• **Input data**
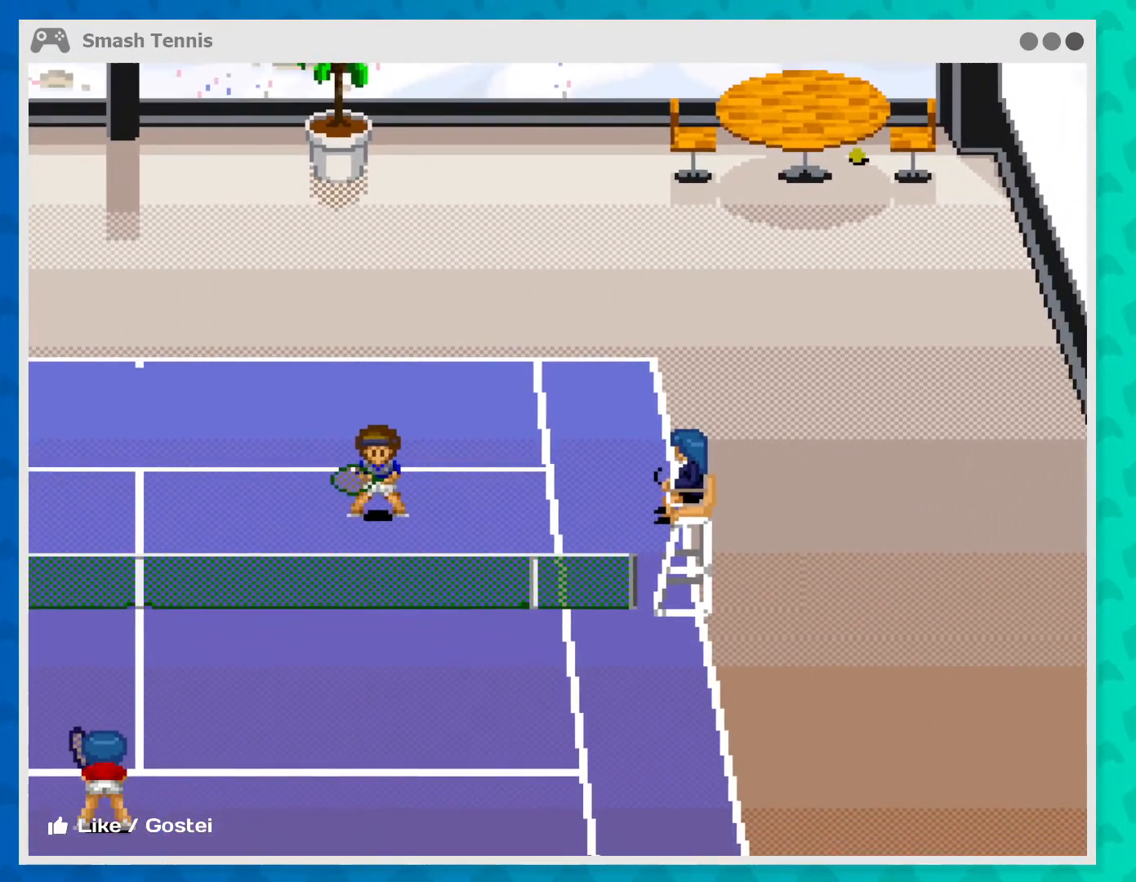
{"buttons": [], "left_stick": "center", "events": []}
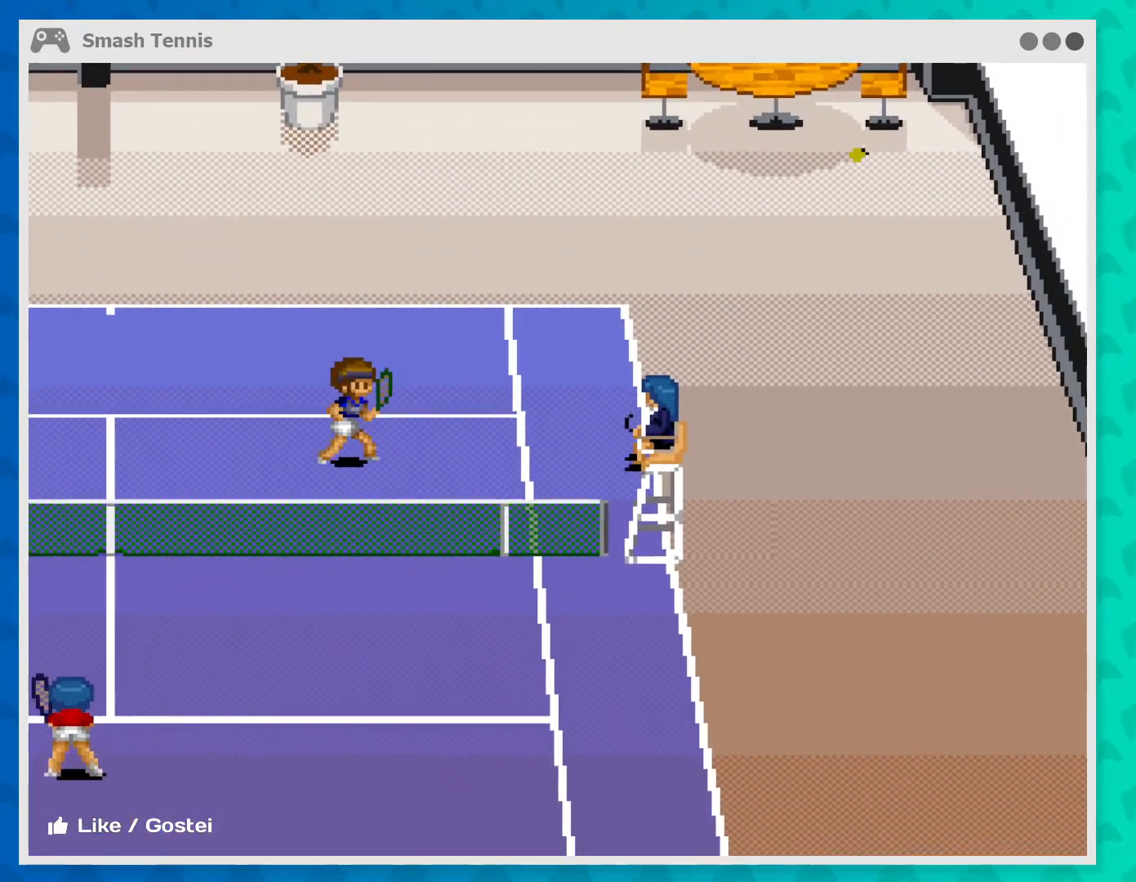
{"buttons": [], "left_stick": "center", "events": []}
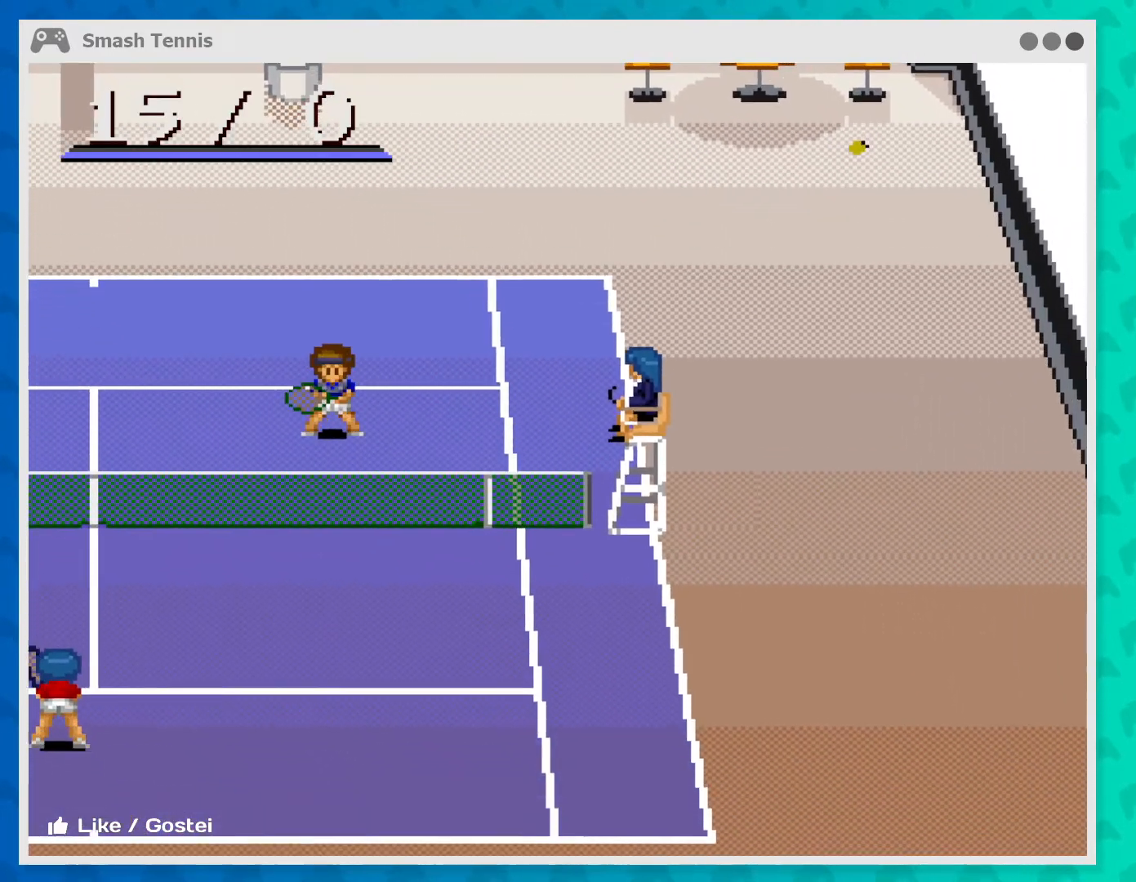
{"buttons": [], "left_stick": "center", "events": []}
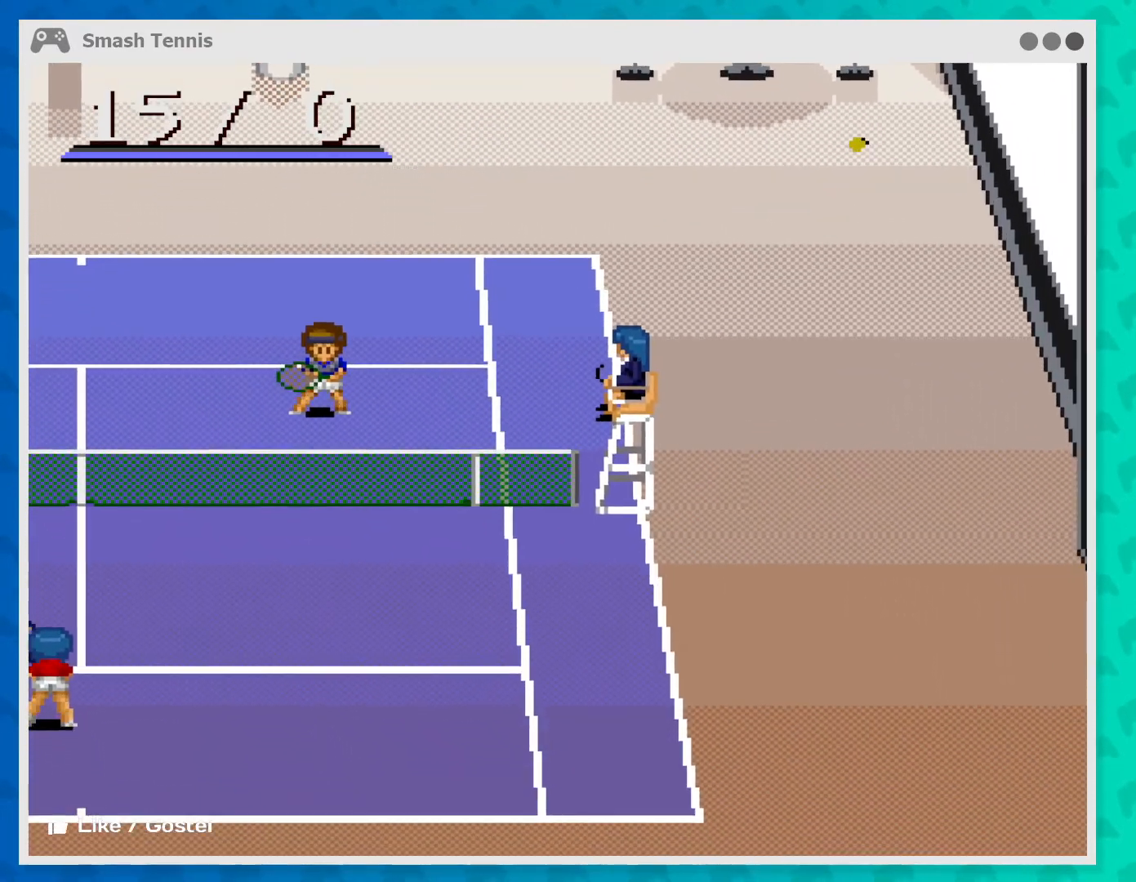
{"buttons": [], "left_stick": "center", "events": []}
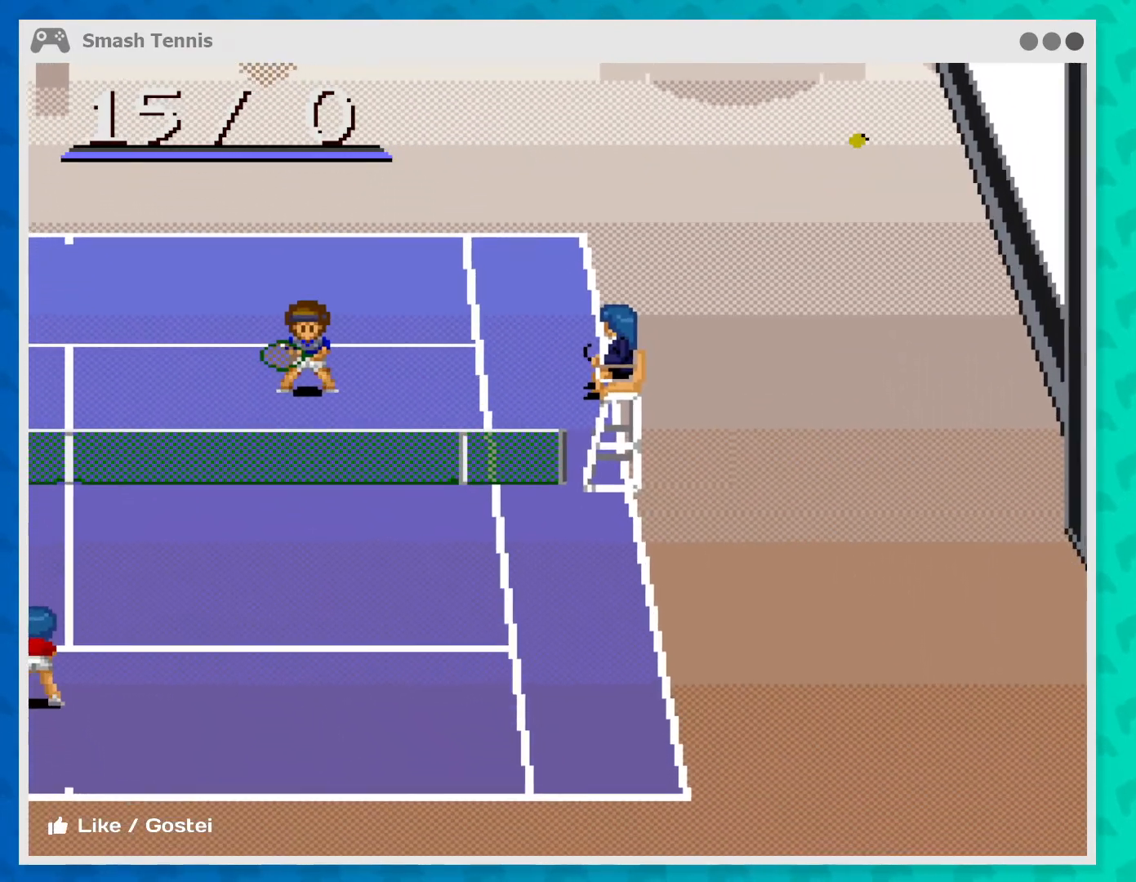
{"buttons": [], "left_stick": "center", "events": []}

• **What is being asked**
Your copy should match the records word for word, with the pictures removed.

• **Task output**
{"buttons": [], "left_stick": "center", "events": []}
{"buttons": [], "left_stick": "center", "events": []}
{"buttons": [], "left_stick": "center", "events": []}
{"buttons": [], "left_stick": "center", "events": []}
{"buttons": [], "left_stick": "center", "events": []}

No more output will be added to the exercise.